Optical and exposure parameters
======

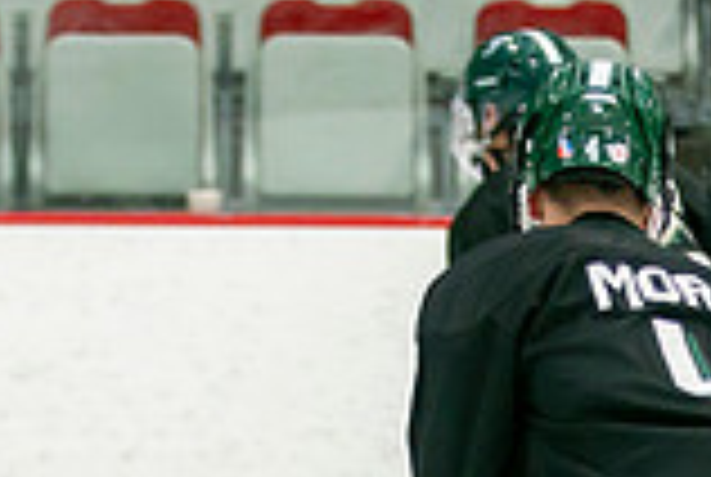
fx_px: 12703
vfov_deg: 2.1
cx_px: 486
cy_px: 668
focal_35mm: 642
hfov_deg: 3.2
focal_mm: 105
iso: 640
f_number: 3.2
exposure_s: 1/640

======

Job:
Write out the data exactly, and exclude every picture it holds.

Reply:
fx_px: 12703
vfov_deg: 2.1
cx_px: 486
cy_px: 668
focal_35mm: 642
hfov_deg: 3.2
focal_mm: 105
iso: 640
f_number: 3.2
exposure_s: 1/640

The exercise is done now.